USING THE INFORMATION ::
- A) In the email exchange about CIF 2.0, which change contains examples for text prefixing?
- B) Pick up the email exchange about CIF 2.0 comment line folding after its final sentence and extend the reply.

On Tuesday, August 02, 2011 8:52 PM, you wrote:

[I wrote:]
>> I take it, then, that you do not find the Sugar\nFlour\nButter example
>> in the current draft to be sufficient for this purpose.  Fair enough,
>> but that leaves me uncertain of what kind of clarification you are
>> looking for.  Perhaps you would be willing to suggest something
>> specific?
>I would suggest a clear statement of the intended meaning for

That would be entirely reasonable.  The document already contains an example for the case with neither line-folding nor text-prefixing.  Change 12 contains examples for text prefixing, but does not state what their meaning is; these examples can easily be updated to clarify.  Yesterday I wrote an example for combining the two protocols, and I can easily write one or two for the line-folding protocol on its own.

>The combination of the current draft and your email leads me to
>suspect that all of these may be intended to be equivalent
>to "abcd" and to 'abcd' and to a blank delimited abcd
>Is that correct?  If not, please disambiguate as appropriate.

That is correct.

>> If it would help, I would be happy to add a brief clarifying remark to
>> Change 11 that summarizes the status of comment line folding in CIF2.
>> For example: "Although CIF 1.1's common semantic features include an
>> analogous line-folding protocol for comments, that protocol is not
>> incorporated into CIF 2.0 _syntax_.  Although it remains outside the
>> scope of CIF syntax, it is anticipated that some CIF 2.0 processors will
>> continue to recognize that protocol."
>I understand neither your analysis nor your suggested wording.
>You seem to be arguing issues not in dispute.
>How about the following?
>"The analagous line-folding protocol for comments specified in
>paragraph 26 of the common semantic features of CIF 1.1
>remains a common semantic feature of CIF 2.  There is no
>change in comment syntax between CIF 1.1 and CIF2."

The problem with that text is that the common semantic features are outside the scope of the document we are discussing ("This document specifies changes to the *syntax and binary form* of CIF" (emphasis added)).  My text constitutes an attempt to address your concern within the document's scope, and it goes as far as I could see a way for it to go within its constraints.  If it is convoluted or confusing then that reflects the fact that it can't say in the present document what I think you actually want to hear.

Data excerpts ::

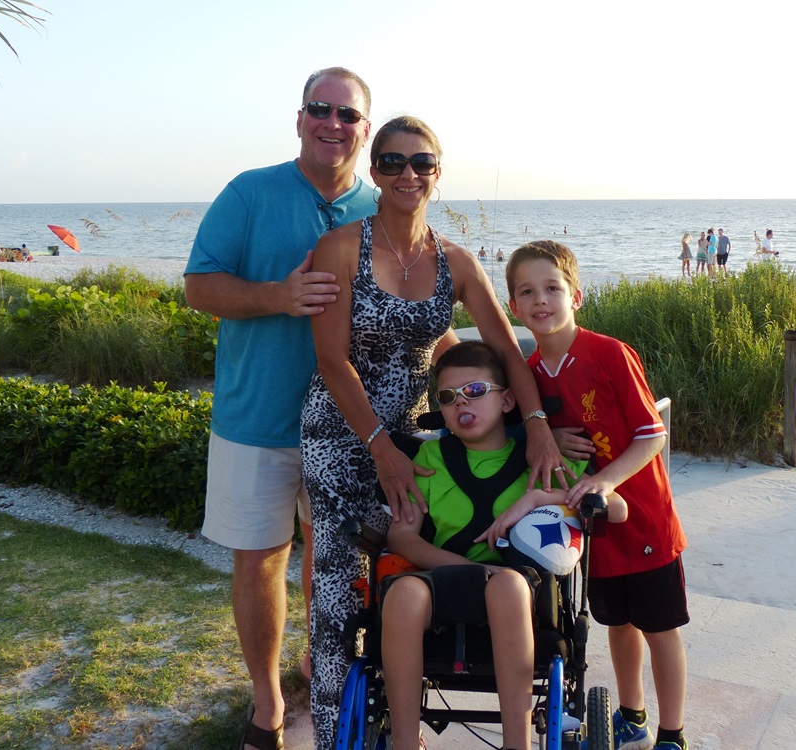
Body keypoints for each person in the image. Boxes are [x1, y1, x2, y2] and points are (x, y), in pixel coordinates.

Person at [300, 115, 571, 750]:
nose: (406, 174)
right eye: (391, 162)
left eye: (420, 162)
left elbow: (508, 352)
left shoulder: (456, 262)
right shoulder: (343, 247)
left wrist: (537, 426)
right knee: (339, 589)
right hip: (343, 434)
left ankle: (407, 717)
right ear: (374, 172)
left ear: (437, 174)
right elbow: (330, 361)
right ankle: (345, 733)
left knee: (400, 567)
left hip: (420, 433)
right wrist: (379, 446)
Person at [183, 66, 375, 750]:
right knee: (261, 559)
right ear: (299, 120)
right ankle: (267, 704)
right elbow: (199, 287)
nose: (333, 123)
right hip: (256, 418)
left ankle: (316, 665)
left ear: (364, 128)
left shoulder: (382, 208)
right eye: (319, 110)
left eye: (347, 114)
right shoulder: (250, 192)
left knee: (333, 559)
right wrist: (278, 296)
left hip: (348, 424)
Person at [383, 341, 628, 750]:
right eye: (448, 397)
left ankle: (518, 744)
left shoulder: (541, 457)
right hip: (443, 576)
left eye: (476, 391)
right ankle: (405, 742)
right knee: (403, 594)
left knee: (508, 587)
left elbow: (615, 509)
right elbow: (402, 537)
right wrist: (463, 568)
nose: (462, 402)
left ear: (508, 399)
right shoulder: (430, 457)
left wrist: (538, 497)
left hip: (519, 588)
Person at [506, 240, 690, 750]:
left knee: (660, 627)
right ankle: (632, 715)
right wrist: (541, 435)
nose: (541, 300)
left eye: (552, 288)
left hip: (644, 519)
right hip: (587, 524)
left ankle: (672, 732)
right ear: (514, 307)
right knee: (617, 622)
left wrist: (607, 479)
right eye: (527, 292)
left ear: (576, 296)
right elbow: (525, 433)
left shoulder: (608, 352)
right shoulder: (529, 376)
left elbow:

OUTPUTS FOR THE TASKS ::
- A) Change 12

- B)
Moreover, it is a separate question altogether whether comment line-folding indeed will formally be a Common Semantic Feature of CIF2.  I anticipate that it will, but even if not, I think it entirely safe to predict that some CIF2 applications will still honor it, exactly as my proposed text describes.

My preference would be to not address this question at all in the syntax specification.  I do not think that would have any implications for comment line folding, and it was intentional that my draft is written that way.  I am nevertheless open to including remarks that address the question to the extent the document's scope permits.  Perhaps you would prefer something like the following, which I previously rejected because I did not think you would find it strong enough: "The CIF syntax specifications do not address use in CIF 2.0 documents of CIF 1.1's analogous line-folding semantics for comments."

>> That is a question of application design, not CIF syntax.  It is
>> perilous to write files using that formalism, as some CIF processors
>> would certainly reject them, but that's outside the scope of the spec.
>> The spec merely defines that such files are not well-formed CIFs.  As
>> for reading files that use it, I adapt an old saw from the Fortran
>> community: if the file does not comply with the CIF specifications then
>> a processor may do anything it wants with it, including starting World
>> War III.  I do trust that most CIF readers will exercise greater
>> restraint, however.
>This is a technically defensible but impractical position.
>Some syntax errors make it impossible to guess the intent
>of the text.  Some syntax errors have a clear intent.
>Most syntax errors are in some fuzzy middle ground.
>The normal practice is extending languages is to try
>to add new constructs somewhere in the middle ground
>of syntax errors with clear intent or at the boundary.

I do not contest those assertions, but they are not relevant here because this narrow issue (a closing text field delimiter with an appended backslash) does not involve any change in allowed syntax.  In CIF 1.1, just as in CIF 2.0, the closing delimiter of a text field is always the first newline/semicolon sequence following the opening delimiter, line-folding protocol and trailing backslashes notwithstanding.  In CIF 1.1, just as in CIF 2.0, CIF syntax requires the closing delimiter of a text field to be separated by whitespace from any following keyword, data name, or data value.  Therefore in CIF 1.1, just as in CIF 2.0, it is a syntax error if a backslash is appended to the closing delimiter of a text field.

Furthermore, there is not even a consensus for how to handle this situation in CIF 1.1, as this group established during some of its discussions last year.  Some popular software attempts to match the behavior of a bugged program in the CIF validation suite, at least sometimes, whereas other popular software never does so.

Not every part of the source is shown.